Tareas del ejercicio:
1) Enumera, por favor, los factores que, según el texto sobre Martí, han contribuido al error sobre su configuración física.
2) Copia literalmente el fragmento del texto sobre Martí que empieza en "Alrededor de la" y termina en "de elevada estatura.".

Texto de partida:
- - -

Como era...

Alrededor de la figura de Martí, como ocurre con todos los grandes hombres, se ha tejido un sinnúmero de leyendas. Leyendas que, por serlo, resultan difíciles de destruir y acaban por arraigarse en la mente popular a fuerza de ser constantemente repetidas.

 

Entre los errores más comunes en torno del Apóstol de nuestras libertades acaso el mayor se refiere precisamente a la configuración física que de él se han forjado sus compatriotas. A ello han contribuido, naturalmente y en modo decisivo, los retratos y obras escultóricas relativos a su persona realizados sin una cuidadosa o exacta documentación o también porque el artista tiende siempre a exaltar o a simbolizar el personaje escogido y no a reproducir su efigie como una fotografía. E igualmente porque un fenómeno psicológico nos lleva inconscientemente a imaginarnos siempre al grande hombre como de elevada estatura.

 

Martí, sin embargo, no era alto, sino por el contrario de estatura normal, de unos cinco pies y medio. Delgado, de muchacho y de adolescente, ligeramente más grueso en la treintena, ni siquiera en sus últimos años, según datos recogidos entre personas que le conocieron, nunca llegó a pesar más de unas 130 a 140 libras. Su aspecto exterior, puede decirse que era el del tipo promedio de criollo, parecido en su delgadez y poca estatura a muchos de los tabaqueros emigrados a Tampa y Cayo Hueso, que tanto le amaron y que contribuyeron a manos llenas a la causa de la revolución.

- - -

(Datos extraídos de una colección)
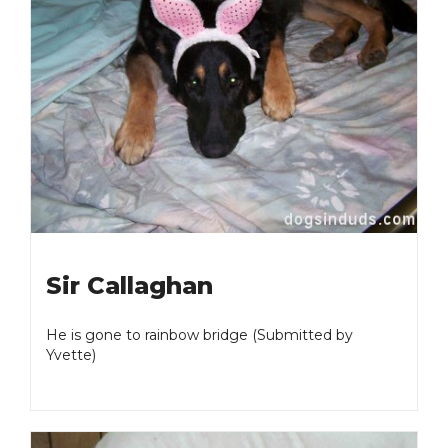
Sir Callaghan
He is gone to rainbow bridge (Submitted by
Yvette)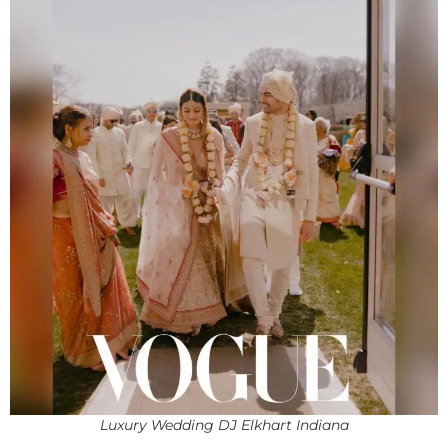
Luxury Wedding DJ Elkhart Indiana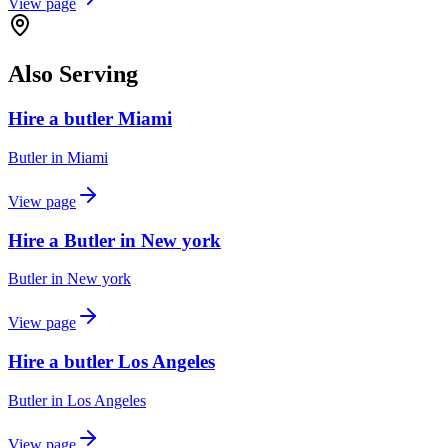
View page
Also Serving
Hire a butler Miami
Butler
in
Miami
View page
Hire a Butler in New york
Butler
in
New york
View page
Hire a butler Los Angeles
Butler
in
Los Angeles
View page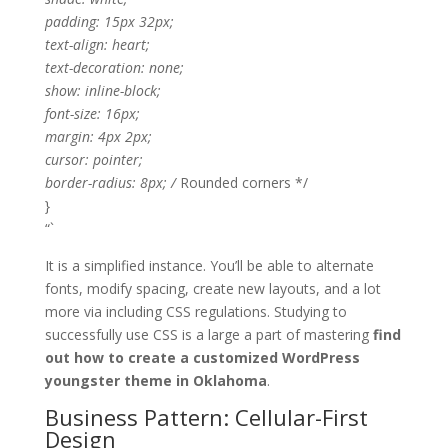
padding: 15px 32px;
text-align: heart;
text-decoration: none;
show: inline-block;
font-size: 16px;
margin: 4px 2px;
cursor: pointer;
border-radius: 8px; /
Rounded corners */
}
“`
It is a simplified instance. You’ll be able to alternate
fonts, modify spacing, create new layouts, and a lot
more via including CSS regulations. Studying to
successfully use CSS is a large a part of mastering
find
out how to create a customized WordPress
youngster theme in Oklahoma
.
Business Pattern: Cellular-First
Design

- - -

Respuestas por tarea:
1)
- Los retratos y obras escultóricas de su persona realizados sin una cuidadosa o exacta documentación.
- La tendencia del artista a exaltar o simbolizar al personaje escogido en lugar de reproducir su efigie como una fotografía.
- Un fenómeno psicológico que lleva inconscientemente a imaginar siempre al grande hombre como de elevada estatura.

2)
Alrededor de la figura de Martí, como ocurre con todos los grandes hombres, se ha tejido un sinnúmero de leyendas. Leyendas que, por serlo, resultan difíciles de destruir y acaban por arraigarse en la mente popular a fuerza de ser constantemente repetidas.

 

Entre los errores más comunes en torno del Apóstol de nuestras libertades acaso el mayor se refiere precisamente a la configuración física que de él se han forjado sus compatriotas. A ello han contribuido, naturalmente y en modo decisivo, los retratos y obras escultóricas relativos a su persona realizados sin una cuidadosa o exacta documentación o también porque el artista tiende siempre a exaltar o a simbolizar el personaje escogido y no a reproducir su efigie como una fotografía. E igualmente porque un fenómeno psicológico nos lleva inconscientemente a imaginarnos siempre al grande hombre como de elevada estatura.